**SEZIONE DEL TESTO**
Museo Civico Archeologico, 29 marzo- 8 settembre 2019
Volti e corpi ieratici che a noi occidentali ricordano immediatamente le sculture di Modigliani e Brancusi, i dipinti di Nolde e Picasso. Ma anche visi mirabilmente torniti nel bronzo, di fidiana perfezione come solo i putti e i Cristo in fasce di Raffaello. Oggetti di potere e di culto che rimandano al metafisico, agli antichi riti, alle forze umane e soprannaturali. Ma anche figure in miniatura per pesare la polvere d’oro, cesellate come orologi del Seicento tedesco. E ancora, saliere in avorio, olifanti e cucchiai realizzati anticamente in Africa su commissione europea, per quelle che un tempo si chiamavano arti applicate.
Nel complesso, non documenti etnografici o manufatti di artigianato ma semplicemente e finalmente opere d’Arte. Perché i tempi cambiano, i saperi progrediscono e sfatano miti, credenze, luoghi comuni e pregiudizi.
Per troppi anni, complice l’immaginario negativo europeo avallato persino da filosofi del calibro di Hegel, da secoli di schiavismo, di colonialismo e di sfruttamento economico, le espressioni artistiche dell’Africa (perché si tratta di opere di diverse e distinte popolazioni) sono state considerate relitti di una civiltà inferiore, anonime figlie senza tempo di un generico sapere collettivo. Al contrario, si tratta di creazioni di autentici artisti, testimonianze di una grande cultura viva fino a un secolo fa che la modernità ha brutalmente cancellato. Che l’Africa avesse prodotto arte è stato un riconoscimento faticoso, a lungo negato, che ha richiesto secoli, malgrado le cronache dei primi europei sbarcati nel Quattrocento sul Continente Nero, pur oscillando tra curiosità, repulsione e attrazione, non mancassero di testimoniare un autentico stupore per le opere, le architetture e le organizzazioni sociali di quei popoli.

**ESTRATTI DELLE RIGHE**
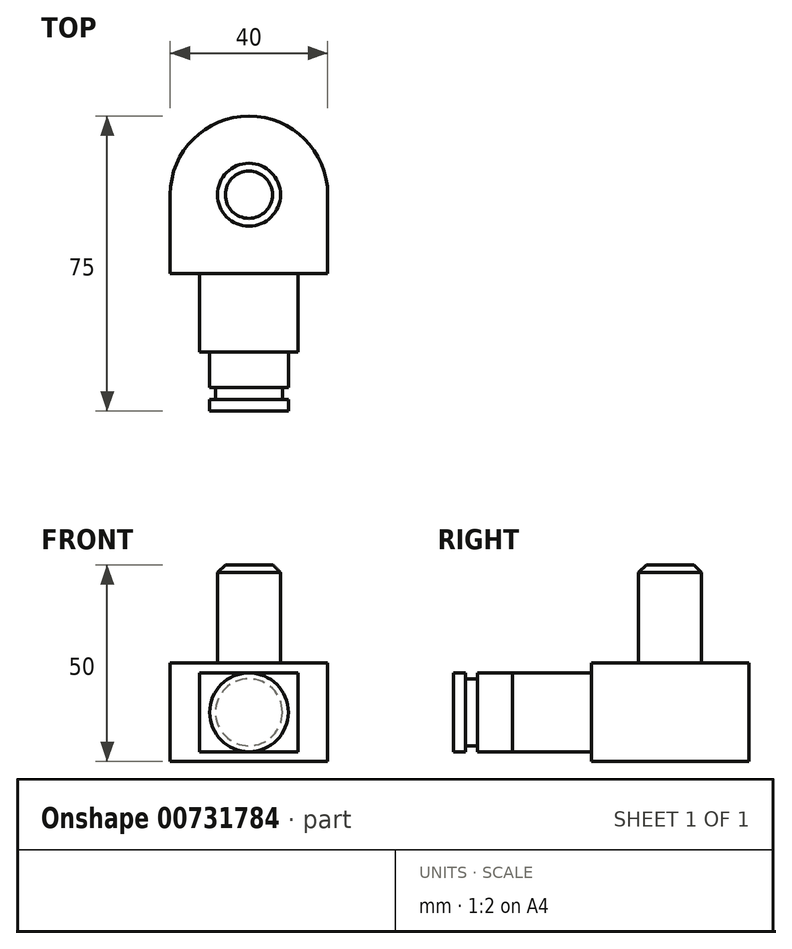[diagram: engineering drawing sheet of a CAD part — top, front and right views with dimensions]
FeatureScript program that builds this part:
annotation { "Feature Type Name" : "Feature", "Feature Type Description" : "" }
export const myFeature = defineFeature(function(context is Context, id is Id, definition is map)
    precondition{}
    {
        {
            var Q0;
            Q0=qCreatedBy(makeId("Top.planeOp"),FACE);
            var sketch = newSketch(context, id + "F0", { "sketchPlane" : qUnion([Q0])});
            skLineSegment(sketch, "E0.bottom", {"start": v(-20, 20) * mm, "end": v(20, 20) * mm});
            skLineSegment(sketch, "E0.top", {"start": v(-20, -20) * mm, "end": v(20, -20) * mm});
            skLineSegment(sketch, "E0.left", {"start": v(-20, 20) * mm, "end": v(-20, -20) * mm});
            skLineSegment(sketch, "E0.right", {"start": v(20, 20) * mm, "end": v(20, -20) * mm});
            skSolve(sketch);
        }
        {
            var Q0;
            Q0 = qSketchRegion(id + "F0", true);
            extrude(context, id + "F1", {"entities" : qUnion([Q0]), "depth" : 25 * mm, "offsetDistance" : 25 * mm});
        }
        {
            var Q0;
            Q0=makeQuery(id+"F1.opExtrude","SWEPT_EDGE",EDGE,{"disambiguationData":[OSD([sQuery(id+"F0.wireOp",EDGE,"E0.bottom"),sQuery(id+"F0.wireOp",EDGE,"E0.right")])]});
            var Q1;
            Q1=makeQuery(id+"F1.opExtrude","SWEPT_EDGE",EDGE,{"disambiguationData":[OSD([sQuery(id+"F0.wireOp",EDGE,"E0.bottom"),sQuery(id+"F0.wireOp",EDGE,"E0.left")])]});
            fillet(context, id + "F2", {"entities" : qUnion([Q0, Q1]), "radius" : 20 * mm, "tangentPropagation" : true, "allowEdgeOverflow" : false});
        }
        {
            var Q0;
            Q0=makeQuery(id+"F1.opExtrude","SWEPT_FACE",FACE,{"disambiguationData":[OSD([sQuery(id+"F0.wireOp",EDGE,"E0.top")])]});
            var sketch = newSketch(context, id + "F3", { "sketchPlane" : qUnion([Q0])});
            skLineSegment(sketch, "E1.bottom", {"start": v(-12.5, 22.5) * mm, "end": v(12.5, 22.5) * mm});
            skLineSegment(sketch, "E1.top", {"start": v(-12.5, 2.5) * mm, "end": v(12.5, 2.5) * mm});
            skLineSegment(sketch, "E1.left", {"start": v(-12.5, 22.5) * mm, "end": v(-12.5, 2.5) * mm});
            skLineSegment(sketch, "E1.right", {"start": v(12.5, 22.5) * mm, "end": v(12.5, 2.5) * mm});
            skSolve(sketch);
        }
        {
            var Q0;
            Q0 = qSketchRegion(id + "F3", true);
            extrude(context, id + "F4", {"entities" : qUnion([Q0]), "operationType" : NewBodyOperationType.ADD, "depth" : 20 * mm, "offsetDistance" : 25 * mm});
        }
        {
            var Q0;
            Q0=makeQuery(id+"F4.opExtrude","CAP_FACE",FACE,{"disambiguationData":[OSD([sQuery(id+"F3.wireOp",EDGE,"E1.bottom"),sQuery(id+"F3.wireOp",EDGE,"E1.top"),sQuery(id+"F3.wireOp",EDGE,"E1.left"),sQuery(id+"F3.wireOp",EDGE,"E1.right")])],"isStart":false});
            var sketch = newSketch(context, id + "F5", { "sketchPlane" : qUnion([Q0])});
            skCircle(sketch, "E2", {"center": v(0, 12.5) * mm, "radius": 10 * mm});
            skPoint(sketch, "E2.centerSnap0", {"position": v(-12.5, 12.5) * mm});
            skSolve(sketch);
        }
        {
            var Q0;
            {var subQ0=sQuery(id+"F5.wireOp",EDGE,"E2");var subQ1=makeQuery(id+"F5.imprint","INTERSECT",VERTEX,{"derivedFrom":[makeQuery(id+"F4.opExtrude","CAP_EDGE",EDGE,{"disambiguationData":[OSD([sQuery(id+"F3.wireOp",EDGE,"E1.bottom")])],"isStart":false}),subQ0]});Q0=makeQuery(id+"F5.imprint","IMPRINT",FACE,{"disambiguationData":[TD([[makeQuery(id+"F5.imprint","IMPRINT",EDGE,{"disambiguationData":[TD([[subQ1,-1.0]])],"derivedFrom":subQ0}),1.0]])]});}
            extrude(context, id + "F6", {"entities" : qUnion([Q0]), "operationType" : NewBodyOperationType.ADD, "depth" : 15 * mm, "offsetDistance" : 25 * mm});
        }
        {
            var Q0;
            Q0=makeQuery(id+"F1.opExtrude","CAP_FACE",FACE,{"disambiguationData":[OSD([sQuery(id+"F0.wireOp",EDGE,"E0.bottom"),sQuery(id+"F0.wireOp",EDGE,"E0.top"),sQuery(id+"F0.wireOp",EDGE,"E0.left"),sQuery(id+"F0.wireOp",EDGE,"E0.right")])],"isStart":false});
            var sketch = newSketch(context, id + "F7", { "sketchPlane" : qUnion([Q0])});
            skCircle(sketch, "E3", {"center": v(0, 0) * mm, "radius": 8 * mm});
            skSolve(sketch);
        }
        {
            var Q0;
            Q0=makeQuery(id+"F7.imprint","IMPRINT",FACE,{"disambiguationData":[TD([[makeQuery(id+"F7.imprint","IMPRINT",EDGE,{"derivedFrom":sQuery(id+"F7.wireOp",EDGE,"E3")}),1.0]])]});
            extrude(context, id + "F8", {"entities" : qUnion([Q0]), "operationType" : NewBodyOperationType.ADD, "depth" : 25 * mm, "offsetDistance" : 25 * mm});
        }
        {
            var Q0;
            Q0=makeQuery(id+"F8.opExtrude","CAP_EDGE",EDGE,{"disambiguationData":[OSD([sQuery(id+"F7.wireOp",EDGE,"E3")])],"isStart":false});
            chamfer(context, id + "F9", {"entities" : qUnion([Q0]), "width" : 2 * mm, "tangentPropagation" : true});
        }
        {
            var Q0;
            Q0=qCreatedBy(makeId("Right.planeOp"),FACE);
            var sketch = newSketch(context, id + "F10", { "sketchPlane" : qUnion([Q0])});
            skLineSegment(sketch, "E4.bottom", {"start": v(-52, 24) * mm, "end": v(-49, 24) * mm});
            skLineSegment(sketch, "E4.top", {"start": v(-52, 21) * mm, "end": v(-49, 21) * mm});
            skLineSegment(sketch, "E4.left", {"start": v(-52, 24) * mm, "end": v(-52, 21) * mm});
            skLineSegment(sketch, "E4.right", {"start": v(-49, 24) * mm, "end": v(-49, 21) * mm});
            skSolve(sketch);
        }
        {
            var Q0;
            Q0=makeQuery(id+"F10.imprint","IMPRINT",FACE,{"disambiguationData":[TD([[makeQuery(id+"F10.imprint","IMPRINT",EDGE,{"derivedFrom":sQuery(id+"F10.wireOp",EDGE,"E4.bottom")}),-1.0]])]});
            var Q1;
            Q1=makeQuery(id+"F6.opExtrude","SWEPT_FACE",FACE,{"disambiguationData":[OSD([sQuery(id+"F5.wireOp",EDGE,"E2")])]});
            revolve(context, id + "F11", {"operationType" : NewBodyOperationType.REMOVE, "surfaceOperationType" : NewSurfaceOperationType.NEW, "entities" : qUnion([Q0]), "axis" : qUnion([Q1]), "revolveType" : RevolveType.FULL, "oppositeDirection" : true});
        }
    });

**PROBLEMA**
Riproduca fedelmente un passo del testo sull'arte africana, partendo dalle parole che contengono "Museo Civico Archeologico, 29" e arrestandosi dopo "comuni e pregiudizi.".

**ESERCIZIO SVOLTO**
Museo Civico Archeologico, 29 marzo- 8 settembre 2019
Volti e corpi ieratici che a noi occidentali ricordano immediatamente le sculture di Modigliani e Brancusi, i dipinti di Nolde e Picasso. Ma anche visi mirabilmente torniti nel bronzo, di fidiana perfezione come solo i putti e i Cristo in fasce di Raffaello. Oggetti di potere e di culto che rimandano al metafisico, agli antichi riti, alle forze umane e soprannaturali. Ma anche figure in miniatura per pesare la polvere d’oro, cesellate come orologi del Seicento tedesco. E ancora, saliere in avorio, olifanti e cucchiai realizzati anticamente in Africa su commissione europea, per quelle che un tempo si chiamavano arti applicate.
Nel complesso, non documenti etnografici o manufatti di artigianato ma semplicemente e finalmente opere d’Arte. Perché i tempi cambiano, i saperi progrediscono e sfatano miti, credenze, luoghi comuni e pregiudizi.